Put the listing lines from the line with "region: Saxony" to the line with "country: ID", both included, into a Markdown table with the columns Row and Line, numbering each row and leaving out blank lines.

┌──

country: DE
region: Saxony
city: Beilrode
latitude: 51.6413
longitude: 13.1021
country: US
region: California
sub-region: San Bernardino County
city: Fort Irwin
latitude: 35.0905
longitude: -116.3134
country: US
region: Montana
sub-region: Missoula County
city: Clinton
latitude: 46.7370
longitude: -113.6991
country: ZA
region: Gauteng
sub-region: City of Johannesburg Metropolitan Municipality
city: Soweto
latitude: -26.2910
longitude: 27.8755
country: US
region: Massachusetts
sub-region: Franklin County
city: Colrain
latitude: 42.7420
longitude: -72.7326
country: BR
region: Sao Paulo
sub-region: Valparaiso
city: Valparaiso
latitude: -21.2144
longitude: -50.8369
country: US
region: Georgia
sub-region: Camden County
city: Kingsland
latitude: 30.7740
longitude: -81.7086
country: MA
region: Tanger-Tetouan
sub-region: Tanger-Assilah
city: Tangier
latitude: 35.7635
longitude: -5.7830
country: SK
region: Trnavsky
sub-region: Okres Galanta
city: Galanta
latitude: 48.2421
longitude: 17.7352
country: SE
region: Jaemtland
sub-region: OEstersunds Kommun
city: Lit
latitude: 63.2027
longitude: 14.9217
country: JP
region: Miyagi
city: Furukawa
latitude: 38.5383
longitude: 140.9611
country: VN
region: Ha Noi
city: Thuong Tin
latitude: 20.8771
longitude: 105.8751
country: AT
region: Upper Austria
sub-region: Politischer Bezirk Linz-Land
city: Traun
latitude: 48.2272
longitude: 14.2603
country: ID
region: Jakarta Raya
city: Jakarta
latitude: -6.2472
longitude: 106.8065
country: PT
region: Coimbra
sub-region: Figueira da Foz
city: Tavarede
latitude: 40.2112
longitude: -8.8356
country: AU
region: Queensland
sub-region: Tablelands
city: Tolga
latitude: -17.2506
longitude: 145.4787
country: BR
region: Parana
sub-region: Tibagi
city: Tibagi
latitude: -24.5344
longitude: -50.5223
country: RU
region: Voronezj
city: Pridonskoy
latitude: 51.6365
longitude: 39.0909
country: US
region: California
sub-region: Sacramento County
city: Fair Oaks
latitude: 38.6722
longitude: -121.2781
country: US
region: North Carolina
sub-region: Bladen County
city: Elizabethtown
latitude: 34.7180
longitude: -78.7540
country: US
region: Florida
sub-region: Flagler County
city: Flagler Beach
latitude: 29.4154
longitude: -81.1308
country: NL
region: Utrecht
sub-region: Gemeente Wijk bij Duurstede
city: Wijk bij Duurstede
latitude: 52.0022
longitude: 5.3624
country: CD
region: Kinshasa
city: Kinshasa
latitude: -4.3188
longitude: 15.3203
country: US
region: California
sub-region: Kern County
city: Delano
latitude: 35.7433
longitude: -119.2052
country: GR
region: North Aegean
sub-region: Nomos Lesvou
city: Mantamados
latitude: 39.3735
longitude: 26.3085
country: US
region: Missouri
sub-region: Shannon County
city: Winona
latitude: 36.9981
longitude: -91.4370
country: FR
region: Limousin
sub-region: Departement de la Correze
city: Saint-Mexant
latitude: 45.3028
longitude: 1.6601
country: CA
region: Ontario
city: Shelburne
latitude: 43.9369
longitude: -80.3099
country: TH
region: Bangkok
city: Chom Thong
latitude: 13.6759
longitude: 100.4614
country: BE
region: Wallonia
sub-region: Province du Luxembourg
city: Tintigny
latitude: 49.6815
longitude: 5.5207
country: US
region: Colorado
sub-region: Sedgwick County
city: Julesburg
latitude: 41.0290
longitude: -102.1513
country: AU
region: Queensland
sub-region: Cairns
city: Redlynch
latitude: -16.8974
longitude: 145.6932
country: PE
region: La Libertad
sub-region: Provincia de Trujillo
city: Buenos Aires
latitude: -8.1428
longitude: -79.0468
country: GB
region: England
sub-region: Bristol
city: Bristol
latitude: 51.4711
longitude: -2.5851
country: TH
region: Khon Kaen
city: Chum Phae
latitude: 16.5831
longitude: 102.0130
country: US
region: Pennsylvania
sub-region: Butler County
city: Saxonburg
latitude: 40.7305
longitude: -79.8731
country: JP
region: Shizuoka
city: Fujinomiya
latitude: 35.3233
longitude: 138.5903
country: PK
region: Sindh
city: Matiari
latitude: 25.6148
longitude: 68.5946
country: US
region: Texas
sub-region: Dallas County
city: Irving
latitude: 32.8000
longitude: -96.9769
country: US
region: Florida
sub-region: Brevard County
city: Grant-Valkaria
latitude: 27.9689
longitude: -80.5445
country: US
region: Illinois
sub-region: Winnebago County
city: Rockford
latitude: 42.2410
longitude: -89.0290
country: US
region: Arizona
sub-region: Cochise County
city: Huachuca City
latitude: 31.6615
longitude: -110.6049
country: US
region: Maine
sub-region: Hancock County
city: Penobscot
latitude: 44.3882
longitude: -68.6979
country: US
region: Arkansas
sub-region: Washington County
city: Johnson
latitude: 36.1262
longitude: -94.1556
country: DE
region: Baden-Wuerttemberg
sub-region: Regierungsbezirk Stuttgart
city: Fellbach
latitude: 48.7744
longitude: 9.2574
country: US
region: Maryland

└──

RESPONSE ->
| Row | Line |
|---|---|
| 1 | region: Saxony |
| 2 | city: Beilrode |
| 3 | latitude: 51.6413 |
| 4 | longitude: 13.1021 |
| 5 | country: US |
| 6 | region: California |
| 7 | sub-region: San Bernardino County |
| 8 | city: Fort Irwin |
| 9 | latitude: 35.0905 |
| 10 | longitude: -116.3134 |
| 11 | country: US |
| 12 | region: Montana |
| 13 | sub-region: Missoula County |
| 14 | city: Clinton |
| 15 | latitude: 46.7370 |
| 16 | longitude: -113.6991 |
| 17 | country: ZA |
| 18 | region: Gauteng |
| 19 | sub-region: City of Johannesburg Metropolitan Municipality |
| 20 | city: Soweto |
| 21 | latitude: -26.2910 |
| 22 | longitude: 27.8755 |
| 23 | country: US |
| 24 | region: Massachusetts |
| 25 | sub-region: Franklin County |
| 26 | city: Colrain |
| 27 | latitude: 42.7420 |
| 28 | longitude: -72.7326 |
| 29 | country: BR |
| 30 | region: Sao Paulo |
| 31 | sub-region: Valparaiso |
| 32 | city: Valparaiso |
| 33 | latitude: -21.2144 |
| 34 | longitude: -50.8369 |
| 35 | country: US |
| 36 | region: Georgia |
| 37 | sub-region: Camden County |
| 38 | city: Kingsland |
| 39 | latitude: 30.7740 |
| 40 | longitude: -81.7086 |
| 41 | country: MA |
| 42 | region: Tanger-Tetouan |
| 43 | sub-region: Tanger-Assilah |
| 44 | city: Tangier |
| 45 | latitude: 35.7635 |
| 46 | longitude: -5.7830 |
| 47 | country: SK |
| 48 | region: Trnavsky |
| 49 | sub-region: Okres Galanta |
| 50 | city: Galanta |
| 51 | latitude: 48.2421 |
| 52 | longitude: 17.7352 |
| 53 | country: SE |
| 54 | region: Jaemtland |
| 55 | sub-region: OEstersunds Kommun |
| 56 | city: Lit |
| 57 | latitude: 63.2027 |
| 58 | longitude: 14.9217 |
| 59 | country: JP |
| 60 | region: Miyagi |
| 61 | city: Furukawa |
| 62 | latitude: 38.5383 |
| 63 | longitude: 140.9611 |
| 64 | country: VN |
| 65 | region: Ha Noi |
| 66 | city: Thuong Tin |
| 67 | latitude: 20.8771 |
| 68 | longitude: 105.8751 |
| 69 | country: AT |
| 70 | region: Upper Austria |
| 71 | sub-region: Politischer Bezirk Linz-Land |
| 72 | city: Traun |
| 73 | latitude: 48.2272 |
| 74 | longitude: 14.2603 |
| 75 | country: ID |